A 1D mathematical model for a microbial fuel cell

MFCs (microbial fuel cells) are a promising sustainable technology to meet increasing energy needs, especially using wastewaters as substrates, since they can generate electricity and accomplish wastewater treatment simultaneously. The MFC is a complex system involving bio-electrochemical processes, charge, mass and energy transfer. In this work, a steady state, one-dimensional model accounting for coupled heat, charge and mass transfer, and biofilm formation, along with the electrochemical reactions occurring in the MFC, similar to the ones developed for chemical fuel cells, is presented. The model predicts the correct trends for the influence of current density on the cell voltage, as well as, the influence of substrate concentration and temperature on the MFC performance and biofilm thickness.
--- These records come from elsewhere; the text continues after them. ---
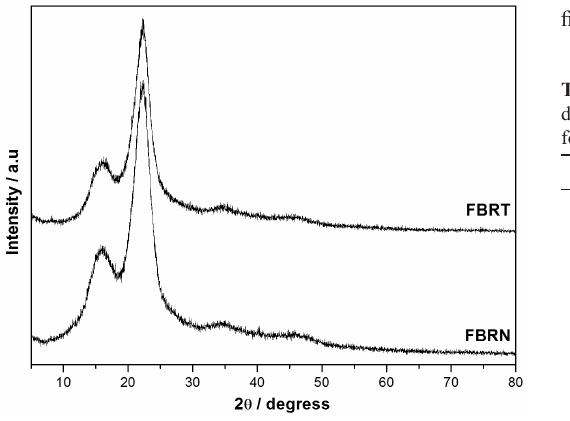
Figure 4. XRD curves of purple banana fibers in natura and treated.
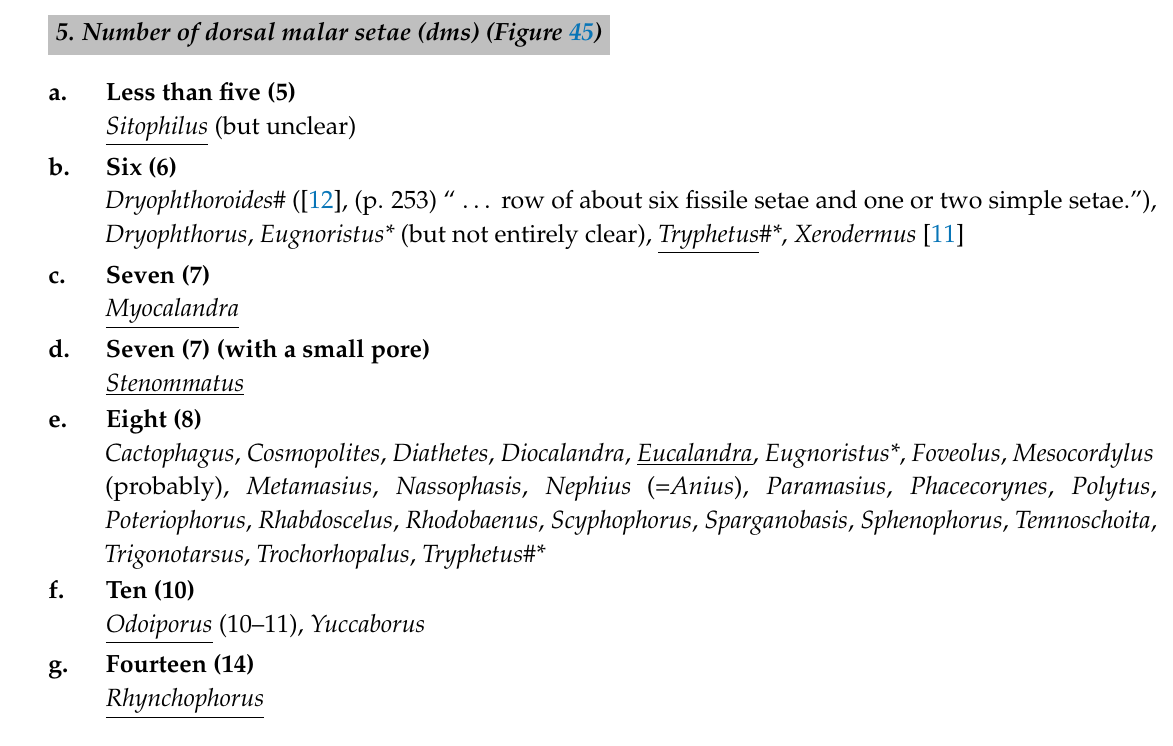
Figure 44. Hypopharynx, mala, and maxillary palp, larva, dorsal view: ( a ) Stenommatus ; and ( b ) Rhynchophorus .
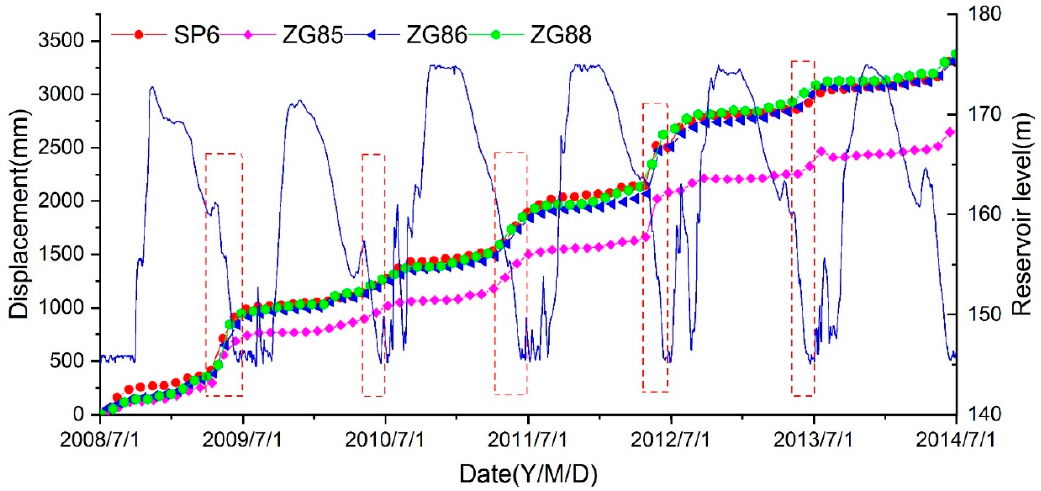
Figure 3. Monitoring data of the accumulative displacement and the reservoir water level of the Shuping landslide from July 2008 to July 2014. The red rectangular boxes represent the periods with faster movement.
The model outputs are the temperature and concentration profiles and the biofilm thickness. The proposed model is rapidly and easily implemented and is therefore suitable for inclusion in real-time system level MFC calculations. •A model coupling biofilm formation, heat, charger and mass transfer is presented.•The effect of operating and design parameters on MFC performance can be predicted.•The model predicts the temperature profiles and the biofilm thickness.•This model is useful to improve MFC understanding involving simple numeric tools.•This easily to implement model is suitable for use in real-time MFC simulations.